3:17; 2 Ti. 1:14). Such language is not intended to be spatial, as though the
Spirit were a gas. Rather, in keeping with his Hebrew tradition, Paul uses
concrete expressions to describe abstract realities.
For Paul, a spiritual person is one who cooperates with
the dynamic inward work of the Spirit to produce maturity and godliness (1 Co.
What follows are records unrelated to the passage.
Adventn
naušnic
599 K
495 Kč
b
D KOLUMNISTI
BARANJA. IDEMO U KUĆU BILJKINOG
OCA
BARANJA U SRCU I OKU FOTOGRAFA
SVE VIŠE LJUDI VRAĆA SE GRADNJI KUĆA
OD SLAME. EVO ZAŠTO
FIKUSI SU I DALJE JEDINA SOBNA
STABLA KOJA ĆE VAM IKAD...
2:14-15; 14:37-38; Ga. 5:22-23; 6:1). In fact, it is to the point that Paul can
say that the Corinthians did not lack any spiritual gift (1 Co. 1:7) but at the
same time describe them as worldly (1 Co. 3:1, 3). Spiritual phenomena did not
equal spiritual maturity!
The polarity between flesh and Spirit—between weakness and
power—becomes a daily challenge to Christians. To live “after the flesh” is to
live in weakness and the susceptibility toward sin (Ro. 7:5, 18-20; 8:4-9). The
appetites of the flesh are markedly different than the desires of the Spirit.
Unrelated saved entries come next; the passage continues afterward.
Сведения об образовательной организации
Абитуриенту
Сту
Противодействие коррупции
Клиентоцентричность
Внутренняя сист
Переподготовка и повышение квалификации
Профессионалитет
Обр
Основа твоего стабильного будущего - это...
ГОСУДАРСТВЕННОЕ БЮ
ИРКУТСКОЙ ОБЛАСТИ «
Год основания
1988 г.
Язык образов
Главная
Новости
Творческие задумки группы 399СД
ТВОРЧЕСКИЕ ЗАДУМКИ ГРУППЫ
The Christian, who both lives in the flesh but who is indwelled by the Spirit,
cannot satisfy the desires of both (Ga. 5:17). One or the other must have
ascendancy. The difference between being “in the flesh” and “in the Spirit” is
not the difference between a higher nature and a lower nature, but rather, the
difference between the self, in its weakness, and Christ, in his strength. It
is the inadequacy of the creature as opposed to the complete adequacy of the
Lord. The Spirit is the power-sphere of the new creation and the new age, while
the flesh is the power-sphere of the old creation and the old age. Paul’s
language of dynamis (= power) in this regard refers to being enabled by
God to live above the weakness of the flesh by being filled with hope (Ro.
15:13; Ep. 1:18-19), wisdom (1 Co. 1:24), saving faith (1 Co. 1:17-18; 2:4-5),
godliness (1 Co. 4:19-20), endurance (2 Co. 4:7-10; 12:9-10; 13:4; Col. 1:11)
and love (Ep. 3:14-21).
Out of this tension between flesh and Spirit Paul offers
his ethic of freedom. Christ has freed the believer from the power-sphere of
sin that uses the weakness of the flesh as its tool (Ro. 8:2). He challenges
the believer to fully live out this freedom (Ro.8:3-4; Ga. 5:13). Human volition
plays a critical role in whether the believer exercises this freedom in order
to rise above sin through Christ’s empowerment or falls back into fleshly
living through the inadequacy of self (Ro. 8:6-8; 1 Co. 3:1-4; 2 Co. 10:4).
True spirituality, of course, is not simply a matter of will power, but rather,
a dependence on Christ’s power that gives freedom. Will power alone is only
another expression of the flesh (Ro. 7:18b-20).